When computing A @ a
where A
is a random N by N matrix and a is a vector with N random elements using numpy the computation time jumps by an order of magnitude at N=100. Is there any particular reason for this? As a comparison the same operation using torch on the cpu has a more gradual increase
Tried it with python3.10 and 3.9 and 3.7 with the same behavior
Code used for generating numpy part of the plot:
import numpy as np
from tqdm.notebook import tqdm
import pandas as pd
import time
import sys
def sym(A):
return .5 * (A + A.T)
results = []
for n in tqdm(range(2, 500)):
for trial_idx in range(10):
A = sym(np.random.randn(n, n))
a = np.random.randn(n)
t = time.time()
for i in range(1000):
A @ a
t = time.time() - t
results.append({
'n': n,
'time': t,
'method': 'numpy',
})
results = pd.DataFrame(results)
from matplotlib import pyplot as plt
fig, ax = plt.subplots(1, 1)
ax.semilogy(results.n.unique(), results.groupby('n').time.mean(), label="numpy")

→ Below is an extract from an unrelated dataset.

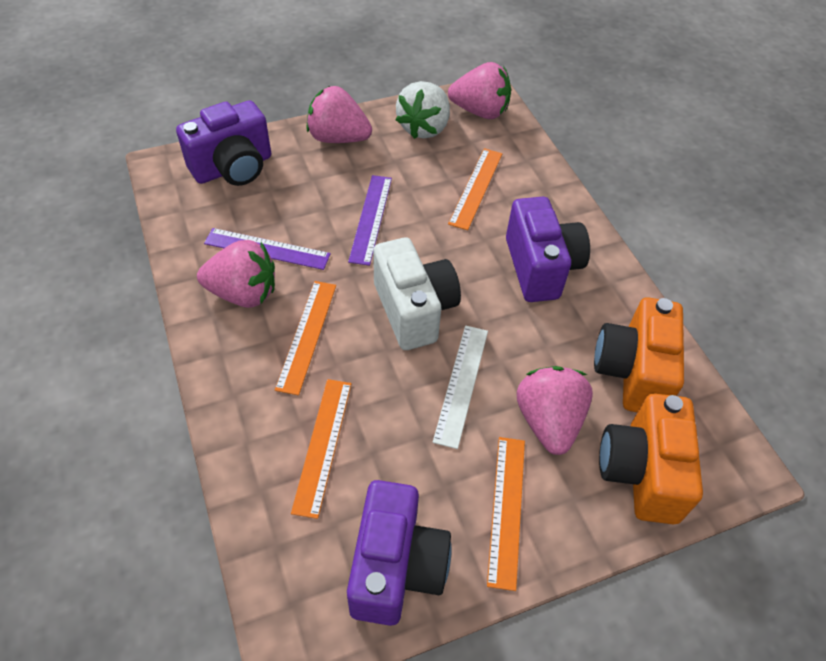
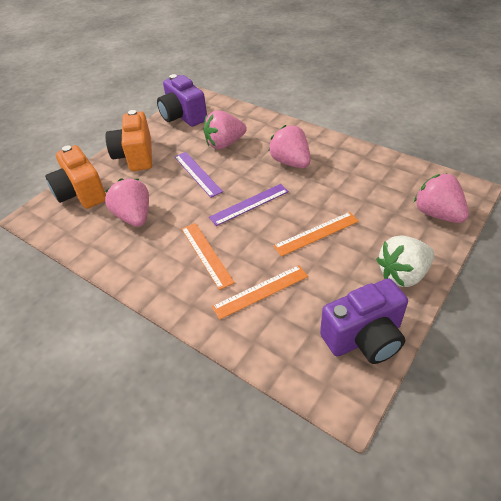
orange ruler: 4 -> 3
purple camera: 3 -> 2
white camera: 1 -> 0
white ruler: 1 -> 0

ax.set_title(f'A @ a timimgs (1000 times)\nPython {sys.version.split(" ")[0]}')
ax.legend()
ax.set_xlabel('n')
ax.set_ylabel('avg. time')
Adding
import os
os.environ["MKL_NUM_THREADS"] = "1"
os.environ["NUMEXPR_NUM_THREADS"] = "1"
os.environ["OMP_NUM_THREADS"] = "1"
before ìmport numpy
gives a more expected output, see this answer for details: https://stackoverflow.com/a/74662135/5043576
numpy tries to use threads when multiplying matricies of size 100 or larger, and the default CBLAS implementation of threaded multiplication is ... sub optimal, as opposed to other backends like intel-MKL or ATLAS.
if you force it to use only 1 thread using the answers in this post you will get a continuous line for numpy performance.